- [Given records]
------------------------------------

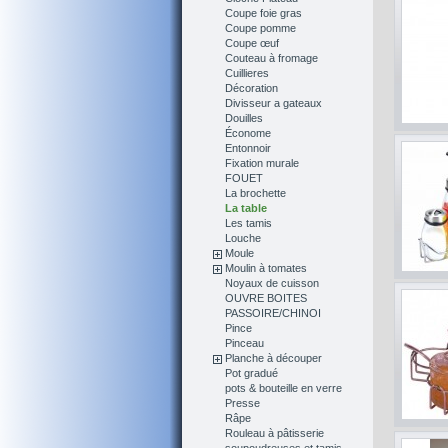
Coupe foie gras
Coupe pomme
Coupe œuf
Couteau à fromage
Cuillieres
Décoration
Divisseur a gateaux
Douilles
Économe
Entonnoir
Fixation murale
FOUET
La brochette
La table
Les tamis
Louche
Moule
Moulin à tomates
Noyaux de cuisson
OUVRE BOITES
PASSOIRE/CHINOI
Pince
Pinceau
Planche à découper
Pot gradué
pots & bouteille en verre
Presse
Râpe
Rouleau à pâtisserie
soupoudreuses et tamis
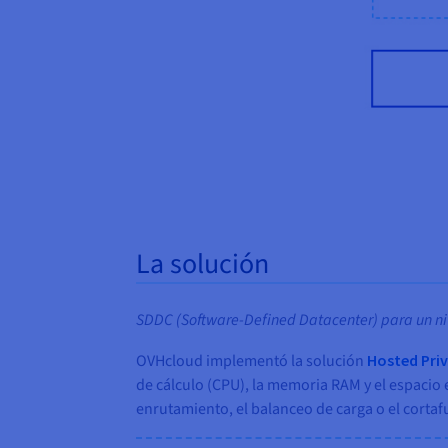
La solución
SDDC (Software-Defined Datacenter) para un niv
OVHcloud implementó la solución
Hosted Pri
de cálculo (CPU), la memoria RAM y el espaci
enrutamiento, el balanceo de carga o el cortaf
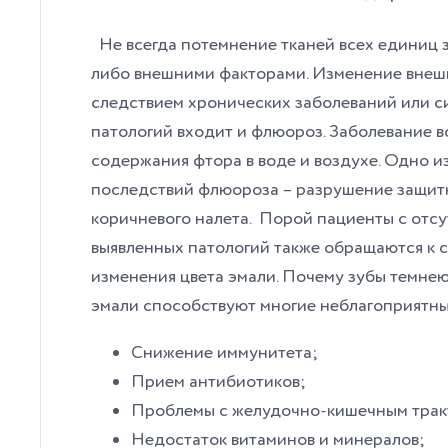
Не всегда потемнение тканей всех единиц з
либо внешними факторами. Изменение внешн
следствием хронических заболеваний или с
патологий входит и флюороз. Заболевание в
содержания фтора в воде и воздухе. Одно 
последствий флюороза – разрушение защитн
коричневого налета.
Порой пациенты с отсу
выявленных патологий также обращаются к 
изменения цвета эмали. Почему зубы темне
эмали способствуют многие неблагоприятны
Снижение иммунитета;
Прием антибиотиков;
Проблемы с желудочно-кишечным трак
Недостаток витаминов и минералов;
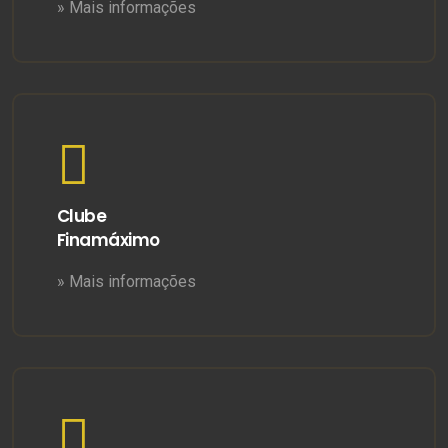
» Mais informações
Clube
Finamáximo
» Mais informações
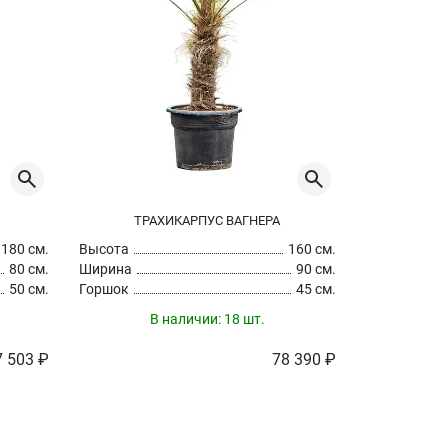
ТРАХИКАРПУС ВАГНЕРА
ТРА
180 см.
Высота
160 см.
Высота
80 см.
Ширина
90 см.
Ширина
50 см.
Горшок
45 см.
Горшок
В наличии:
18 шт.
В
7 503 ₽
78 390 ₽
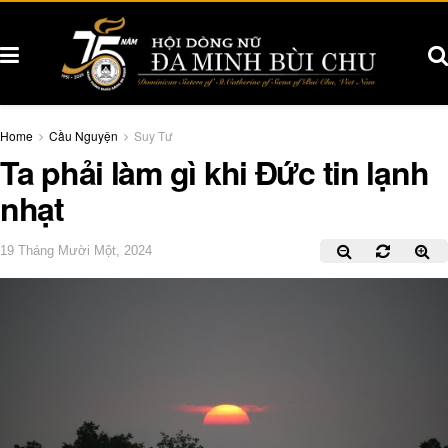
Home
Cầu Nguyện
Suy Tư
Ta phải làm gì khi Đức tin lạnh
nhạt
19 Tháng Mười Một, 2024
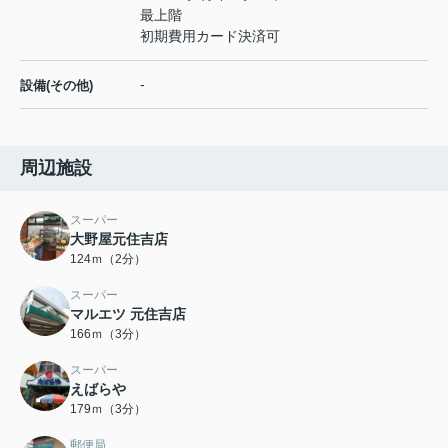
最上階
初期費用カード決済可
-
設備(その他)
周辺施設
スーパー
大野屋元住吉店
124ｍ（2分）
スーパー
マルエツ 元住吉店
166ｍ（3分）
スーパー
えばらや
179ｍ（3分）
郵便局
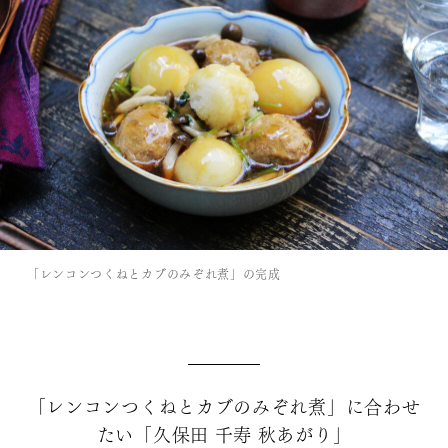
「レンコンつくねとカブのみぞれ煮」の完成
「レンコンつくねとカブのみぞれ煮」に合わせ
たい「久保田 千寿 秋あがり」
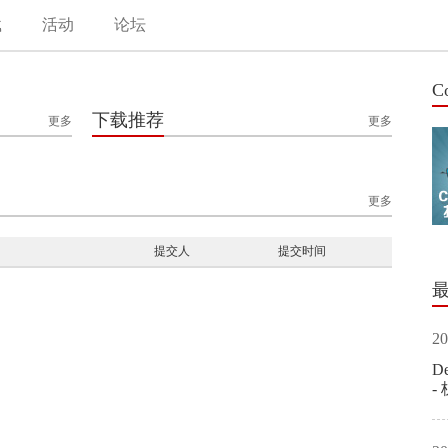
载
活动
论坛
C
下载推荐
更多
更多
更多
提交人
提交时间
20
D
-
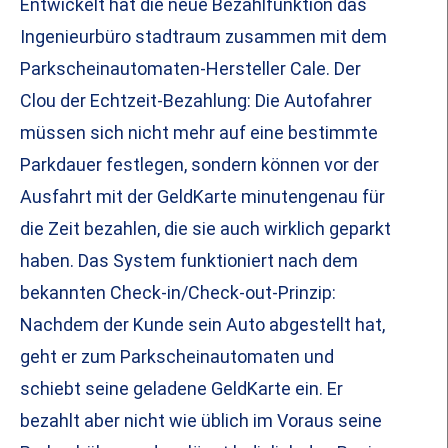
Entwickelt hat die neue Bezahlfunktion das
Ingenieurbüro stadtraum zusammen mit dem
Parkscheinautomaten-Hersteller Cale. Der
Clou der Echtzeit-Bezahlung: Die Autofahrer
müssen sich nicht mehr auf eine bestimmte
Parkdauer festlegen, sondern können vor der
Ausfahrt mit der GeldKarte minutengenau für
die Zeit bezahlen, die sie auch wirklich geparkt
haben. Das System funktioniert nach dem
bekannten Check-in/Check-out-Prinzip:
Nachdem der Kunde sein Auto abgestellt hat,
geht er zum Parkscheinautomaten und
schiebt seine geladene GeldKarte ein. Er
bezahlt aber nicht wie üblich im Voraus seine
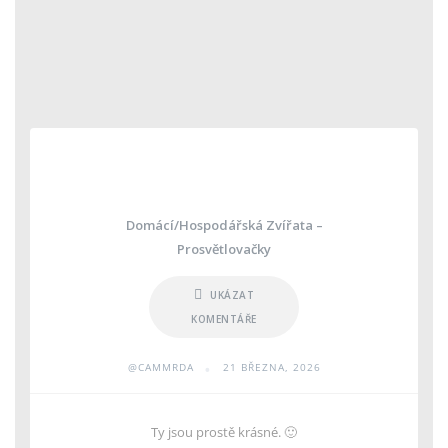
Domácí/hospodářská Zvířata –
Prosvětlovačky
UKÁZAT
KOMENTÁŘE
•
@CAMMRDA
21 BŘEZNA, 2026
Ty jsou prostě krásné. 🙂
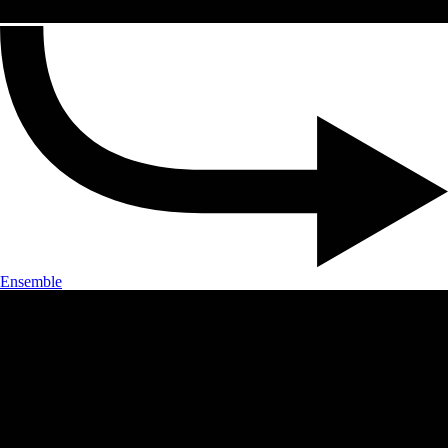
Ensemble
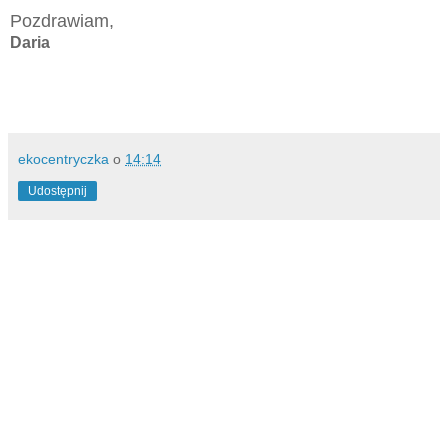
Pozdrawiam,
Daria
ekocentryczka
o
14:14
Udostępnij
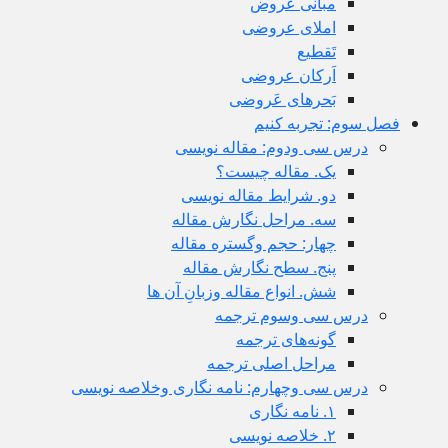
مبانی عروض
املای عروضی
تَقطیع
اَرکان عروضی
بَحرهای عَروضی
فصل سوم: تجربه کنیم
درس سى ودوم: مقاله نویسی
یک. مقاله چیست؟
دو. شرایط مقاله نویسی
سه. مراحل نگارش مقاله
چهار: حجم وگستره مقاله
پنج. سطح نگارش مقاله
شش. انواع مقاله وزبانِ آن ها
درس سى وسوم ترجمه
گونه‌های ترجمه
مراحل اصلی ترجمه
درس سى وچهارم: نامه نگاری وخلاصه نویسی
١. نامه نگاری
٢. خلاصه نویسی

------------------------------------

- [What you will do]
What the records say must be written out exactly, with none of their pictures.

- [Response to the exercise]
Coupe foie gras
Coupe pomme
Coupe œuf
Couteau à fromage
Cuillieres
Décoration
Divisseur a gateaux
Douilles
Économe
Entonnoir
Fixation murale
FOUET
La brochette
La table
Les tamis
Louche
Moule
Moulin à tomates
Noyaux de cuisson
OUVRE BOITES
PASSOIRE/CHINOI
Pince
Pinceau
Planche à découper
Pot gradué
pots & bouteille en verre
Presse
Râpe
Rouleau à pâtisserie
soupoudreuses et tamis
La solución
SDDC (Software-Defined Datacenter) para un niv
OVHcloud implementó la solución
Hosted Pri
de cálculo (CPU), la memoria RAM y el espaci
enrutamiento, el balanceo de carga o el cortaf
Не всегда потемнение тканей всех единиц з
либо внешними факторами. Изменение внешн
следствием хронических заболеваний или с
патологий входит и флюороз. Заболевание в
содержания фтора в воде и воздухе. Одно 
последствий флюороза – разрушение защитн
коричневого налета.
Порой пациенты с отсу
выявленных патологий также обращаются к 
изменения цвета эмали. Почему зубы темне
эмали способствуют многие неблагоприятны
Снижение иммунитета;
Прием антибиотиков;
Проблемы с желудочно-кишечным трак
Недостаток витаминов и минералов;
» Mais informações
Clube
Finamáximo
» Mais informações
ТРАХИКАРПУС ВАГНЕРА
ТРА
180 см.
Высота
160 см.
Высота
80 см.
Ширина
90 см.
Ширина
50 см.
Горшок
45 см.
Горшок
В наличии:
18 шт.
В
7 503 ₽
78 390 ₽
Home
Cầu Nguyện
Suy Tư
Ta phải làm gì khi Đức tin lạnh
nhạt
19 Tháng Mười Một, 2024
最上階
初期費用カード決済可
-
設備(その他)
周辺施設
スーパー
大野屋元住吉店
124ｍ（2分）
スーパー
マルエツ 元住吉店
166ｍ（3分）
スーパー
えばらや
179ｍ（3分）
郵便局
「レンコンつくねとカブのみぞれ煮」の完成
「レンコンつくねとカブのみぞれ煮」に合わせ
たい「久保田 千寿 秋あがり」
载
活动
论坛
C
下载推荐
更多
更多
更多
提交人
提交时间
20
D
-
Entwickelt hat die neue Bezahlfunktion das
Ingenieurbüro stadtraum zusammen mit dem
Parkscheinautomaten-Hersteller Cale. Der
Clou der Echtzeit-Bezahlung: Die Autofahrer
müssen sich nicht mehr auf eine bestimmte
Parkdauer festlegen, sondern können vor der
Ausfahrt mit der GeldKarte minutengenau für
die Zeit bezahlen, die sie auch wirklich geparkt
haben. Das System funktioniert nach dem
bekannten Check-in/Check-out-Prinzip:
Nachdem der Kunde sein Auto abgestellt hat,
geht er zum Parkscheinautomaten und
schiebt seine geladene GeldKarte ein. Er
bezahlt aber nicht wie üblich im Voraus seine
Domácí/hospodářská Zvířata –
Prosvětlovačky
UKÁZAT
KOMENTÁŘE
•
@CAMMRDA
21 BŘEZNA, 2026
Ty jsou prostě krásné. 🙂
Ensemble
Pozdrawiam,
Daria
ekocentryczka
o
14:14
Udostępnij
مبانی عروض
املای عروضی
تَقطیع
اَرکان عروضی
بَحرهای عَروضی
فصل سوم: تجربه کنیم
درس سى ودوم: مقاله نویسی
یک. مقاله چیست؟
دو. شرایط مقاله نویسی
سه. مراحل نگارش مقاله
چهار: حجم وگستره مقاله
پنج. سطح نگارش مقاله
شش. انواع مقاله وزبانِ آن ها
درس سى وسوم ترجمه
گونه‌های ترجمه
مراحل اصلی ترجمه
درس سى وچهارم: نامه نگاری وخلاصه نویسی
١. نامه نگاری
٢. خلاصه نویسی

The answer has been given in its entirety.